Now we get to the actual financial numbers resulting from this analysis. The number that stands out is Y3 in the disk-based scenario, which not only rises above £1M for the first time but gets closer to £2.4M. Subsequent annual costs shown here remain above £1M for this scenario. The slower tape-based costs are always lower.
Having identified the numbers, the critical decision is how to pay for it. This was an important issue for the second DataPool Steering Group meeting recently. A full free-at-point-of-use service may be the simplest if most expensiveoption for the institution, but it has been strongly argued that RDM must be viewed as a direct cost of research, and funded accordingly. The dilemma for institutions is how much to invest in infrastructure directly, compared with leaving projects to raise additional costs for data management and risking research bids becoming less competitive than those from institutions with more generous direct support.

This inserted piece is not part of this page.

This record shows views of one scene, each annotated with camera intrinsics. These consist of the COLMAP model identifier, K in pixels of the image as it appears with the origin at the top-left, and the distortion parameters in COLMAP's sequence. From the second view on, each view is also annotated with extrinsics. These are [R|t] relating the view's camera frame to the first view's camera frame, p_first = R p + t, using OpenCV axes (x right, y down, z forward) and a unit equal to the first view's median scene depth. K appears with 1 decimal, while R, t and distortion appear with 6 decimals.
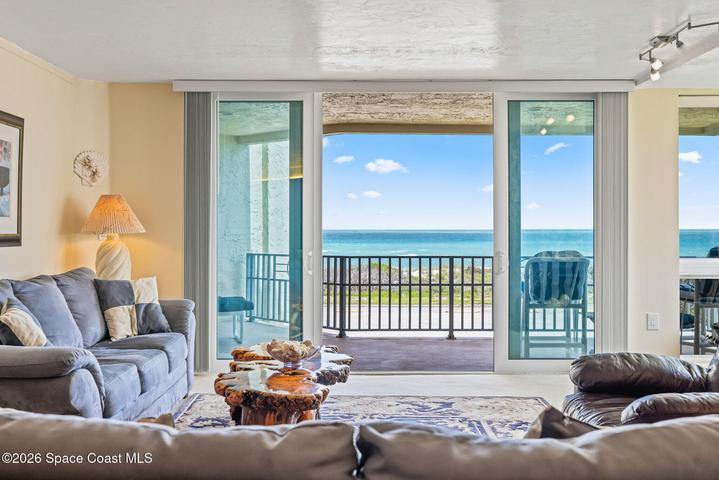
lens RADIAL K [[696.3, 0, 363.2], [0, 696.3, 237.4], [0, 0, 1]] dist [0.006995, 0.000000]
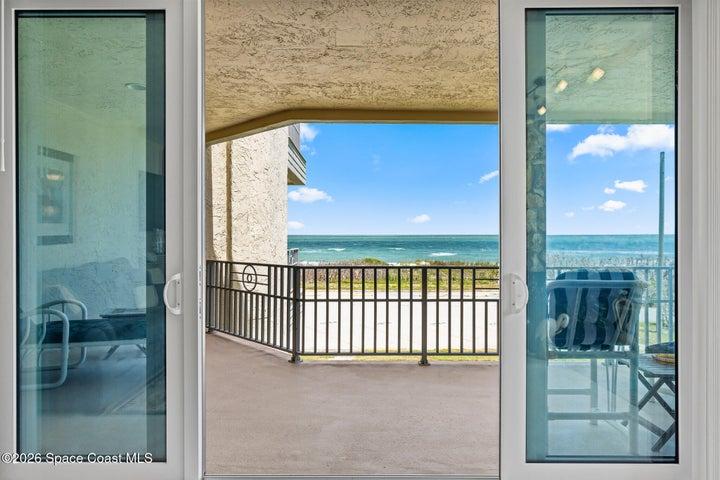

In summary, Roadmaps are useful for focussing discussion on research data management at an institutional level, and for engaging other stakeholders across all disciplines. Given that a roadmap should be based on prior consultations with those stakeholders, it follows that further interaction with the roadmap should lead to further change and consultation. The roadmap must therefore be used a living document. Southampton has not yet finalised its business case for supporting RDM, but it has established a process through engaging with the roadmap in the first instance.